In a different count, the former minister who served during the administration of former President Olusegun Obasanjo, was alleged to have ‘corruptly received the sum of N3.6m from Sunrise Power and Transmission Company Limited and Leno Adesanya for having conveyed the ‘approval of the Government of the Federal Republic of Nigeria for the construction of the 3,960 megawatts Mambilla Hydroelectric Power Station’ in favour of SPTCL’, on August 10, 2019.

According to the EFCC, Olu Akintoye acted without the approval of the Federal Executive Council. He however denied the accusations and maintained that the former president was distorting facts. He pleaded ‘Not guilty’ to the charges.

A lot of Nigerians reacted to the case after it was posted on X. Nobel Laureate, Wole Soyinka in his view, stated that the action taken by the EFCC was questionable. He also released a public statement to that effect.

In the statement, which he titled: ‘In pursuit of justice, productivity, under the rule of law’, Soyinka argued that the practice of citizen detention at the whim of either religious blackmail or secular arrogation demands curtailment at source, most especially when exercised in defiance of the law, and the pronouncements of its agencies.

He stated: ‘The immediate provocation for these reflections is the ongoing predicament of a former Minister of Power, Dr. Olu Agunloye, currently detained by the EFCC, in total contempt of sense and justice, or indeed, basic humane considerations. We shall not go into the merit or demerits of the charges raised against him over a 16-year-old project that bears the name Mambilla. –that is the business of the law courts.’

He further wrote: ‘Our concern at this moment is however only partially on the basis of individual fundamental human rights. Most fortuitously, the detention of any former public servant under circumstances such as Agunloye also provokes the question: how is public interest – such as the pursuit of justice – served by such an arbitrary exercise of power?’

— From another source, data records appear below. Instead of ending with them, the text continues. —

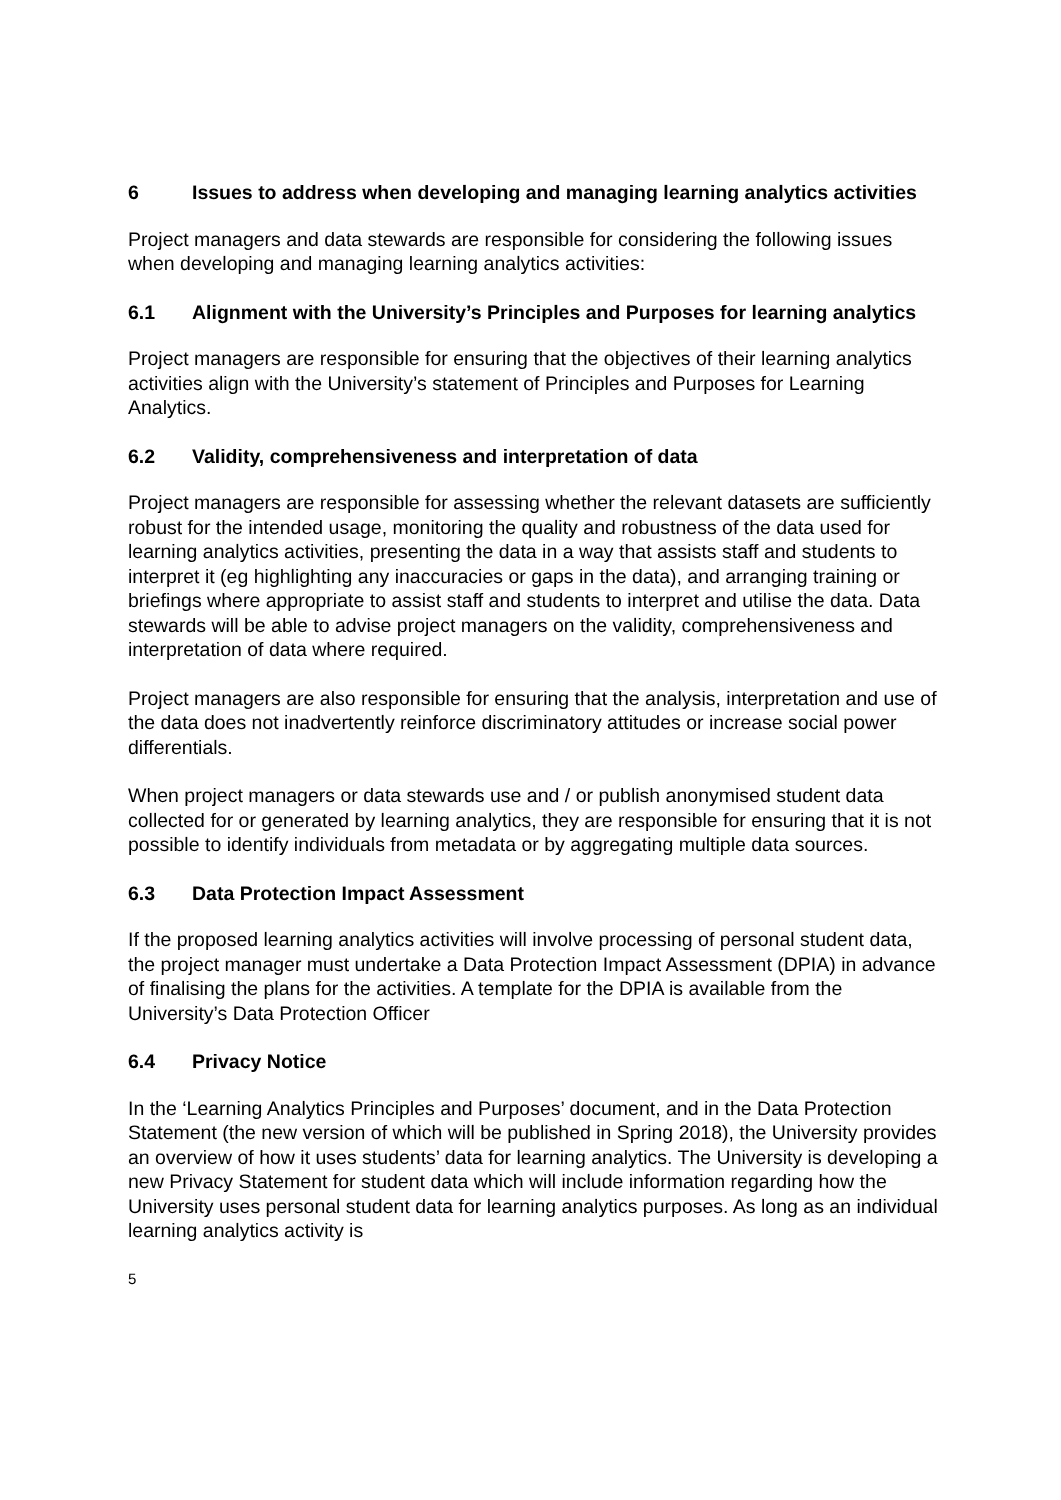6 Issues to address when developing and managing learning analytics activities
Project managers and data stewards are responsible for considering the following issues when developing and managing learning analytics activities:
6.1 Alignment with the University’s Principles and Purposes for learning analytics
Project managers are responsible for ensuring that the objectives of their learning analytics activities align with the University’s statement of Principles and Purposes for Learning Analytics.
6.2 Validity, comprehensiveness and interpretation of data
Project managers are responsible for assessing whether the relevant datasets are sufficiently robust for the intended usage, monitoring the quality and robustness of the data used for learning analytics activities, presenting the data in a way that assists staff and students to interpret it (eg highlighting any inaccuracies or gaps in the data), and arranging training or briefings where appropriate to assist staff and students to interpret and utilise the data. Data stewards will be able to advise project managers on the validity, comprehensiveness and interpretation of data where required.
Project managers are also responsible for ensuring that the analysis, interpretation and use of the data does not inadvertently reinforce discriminatory attitudes or increase social power differentials.
When project managers or data stewards use and / or publish anonymised student data collected for or generated by learning analytics, they are responsible for ensuring that it is not possible to identify individuals from metadata or by aggregating multiple data sources.
6.3 Data Protection Impact Assessment
If the proposed learning analytics activities will involve processing of personal student data, the project manager must undertake a Data Protection Impact Assessment (DPIA) in advance of finalising the plans for the activities. A template for the DPIA is available from the University’s Data Protection Officer
6.4 Privacy Notice
In the ‘Learning Analytics Principles and Purposes’ document, and in the Data Protection Statement (the new version of which will be published in Spring 2018), the University provides an overview of how it uses students’ data for learning analytics. The University is developing a new Privacy Statement for student data which will include information regarding how the University uses personal student data for learning analytics purposes. As long as an individual learning analytics activity is
5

Court hearing was resumed on Monday, where Olu Agunloye brought a preliminary objection through his lawyer, Adeola Adedipe, praying the court should stop his trial. He put up the argument that the EFCC lacked both investigative and prosecutorial powers in his client’s case.’

Hear him: ‘These allegations do not constitute financial crimes, which can be lawfully investigated and prosecuted by the EFCC, pursuant to its powers under Sections 6, 7, and 46 of the Economic and Financial Crimes Commission (Establishment) Act.’